▸ About this task:
What is needed is an exact copy of every record.

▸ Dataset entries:

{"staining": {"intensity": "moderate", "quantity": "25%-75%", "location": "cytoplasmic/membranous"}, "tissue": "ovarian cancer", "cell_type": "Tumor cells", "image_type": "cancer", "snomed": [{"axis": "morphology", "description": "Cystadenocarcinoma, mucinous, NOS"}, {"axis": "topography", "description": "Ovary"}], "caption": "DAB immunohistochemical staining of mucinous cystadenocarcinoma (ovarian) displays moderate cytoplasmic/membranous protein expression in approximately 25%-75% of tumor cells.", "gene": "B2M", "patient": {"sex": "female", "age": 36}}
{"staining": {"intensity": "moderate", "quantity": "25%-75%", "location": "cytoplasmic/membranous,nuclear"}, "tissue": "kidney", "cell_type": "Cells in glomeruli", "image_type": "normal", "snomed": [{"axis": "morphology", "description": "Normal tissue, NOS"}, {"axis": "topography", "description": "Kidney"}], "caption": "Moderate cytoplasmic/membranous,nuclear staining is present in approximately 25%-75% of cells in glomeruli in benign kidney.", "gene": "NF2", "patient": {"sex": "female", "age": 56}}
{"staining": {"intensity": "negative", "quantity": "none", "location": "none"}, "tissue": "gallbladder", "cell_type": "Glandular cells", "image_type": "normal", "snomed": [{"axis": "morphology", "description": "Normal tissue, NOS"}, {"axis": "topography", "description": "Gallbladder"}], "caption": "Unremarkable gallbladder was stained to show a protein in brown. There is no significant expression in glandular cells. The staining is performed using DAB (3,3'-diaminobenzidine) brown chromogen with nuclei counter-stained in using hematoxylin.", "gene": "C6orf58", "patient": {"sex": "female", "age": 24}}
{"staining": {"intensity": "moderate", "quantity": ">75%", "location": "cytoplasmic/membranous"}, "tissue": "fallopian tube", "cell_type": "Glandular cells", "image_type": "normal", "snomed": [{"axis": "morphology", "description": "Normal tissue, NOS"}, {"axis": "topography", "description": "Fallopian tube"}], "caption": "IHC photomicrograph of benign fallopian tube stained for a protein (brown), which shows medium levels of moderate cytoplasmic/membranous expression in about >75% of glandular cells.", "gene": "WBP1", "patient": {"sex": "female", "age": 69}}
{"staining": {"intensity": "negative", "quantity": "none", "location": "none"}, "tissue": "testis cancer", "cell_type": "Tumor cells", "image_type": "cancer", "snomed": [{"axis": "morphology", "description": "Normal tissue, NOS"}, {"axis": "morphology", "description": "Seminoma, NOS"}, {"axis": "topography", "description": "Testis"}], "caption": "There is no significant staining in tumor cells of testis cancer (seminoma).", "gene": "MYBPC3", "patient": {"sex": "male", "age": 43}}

▸ Answer for the task:
{"staining": {"intensity": "moderate", "quantity": "25%-75%", "location": "cytoplasmic/membranous"}, "tissue": "ovarian cancer", "cell_type": "Tumor cells", "image_type": "cancer", "snomed": [{"axis": "morphology", "description": "Cystadenocarcinoma, mucinous, NOS"}, {"axis": "topography", "description": "Ovary"}], "caption": "DAB immunohistochemical staining of mucinous cystadenocarcinoma (ovarian) displays moderate cytoplasmic/membranous protein expression in approximately 25%-75% of tumor cells.", "gene": "B2M", "patient": {"sex": "female", "age": 36}}
{"staining": {"intensity": "moderate", "quantity": "25%-75%", "location": "cytoplasmic/membranous,nuclear"}, "tissue": "kidney", "cell_type": "Cells in glomeruli", "image_type": "normal", "snomed": [{"axis": "morphology", "description": "Normal tissue, NOS"}, {"axis": "topography", "description": "Kidney"}], "caption": "Moderate cytoplasmic/membranous,nuclear staining is present in approximately 25%-75% of cells in glomeruli in benign kidney.", "gene": "NF2", "patient": {"sex": "female", "age": 56}}
{"staining": {"intensity": "negative", "quantity": "none", "location": "none"}, "tissue": "gallbladder", "cell_type": "Glandular cells", "image_type": "normal", "snomed": [{"axis": "morphology", "description": "Normal tissue, NOS"}, {"axis": "topography", "description": "Gallbladder"}], "caption": "Unremarkable gallbladder was stained to show a protein in brown. There is no significant expression in glandular cells. The staining is performed using DAB (3,3'-diaminobenzidine) brown chromogen with nuclei counter-stained in using hematoxylin.", "gene": "C6orf58", "patient": {"sex": "female", "age": 24}}
{"staining": {"intensity": "moderate", "quantity": ">75%", "location": "cytoplasmic/membranous"}, "tissue": "fallopian tube", "cell_type": "Glandular cells", "image_type": "normal", "snomed": [{"axis": "morphology", "description": "Normal tissue, NOS"}, {"axis": "topography", "description": "Fallopian tube"}], "caption": "IHC photomicrograph of benign fallopian tube stained for a protein (brown), which shows medium levels of moderate cytoplasmic/membranous expression in about >75% of glandular cells.", "gene": "WBP1", "patient": {"sex": "female", "age": 69}}
{"staining": {"intensity": "negative", "quantity": "none", "location": "none"}, "tissue": "testis cancer", "cell_type": "Tumor cells", "image_type": "cancer", "snomed": [{"axis": "morphology", "description": "Normal tissue, NOS"}, {"axis": "morphology", "description": "Seminoma, NOS"}, {"axis": "topography", "description": "Testis"}], "caption": "There is no significant staining in tumor cells of testis cancer (seminoma).", "gene": "MYBPC3", "patient": {"sex": "male", "age": 43}}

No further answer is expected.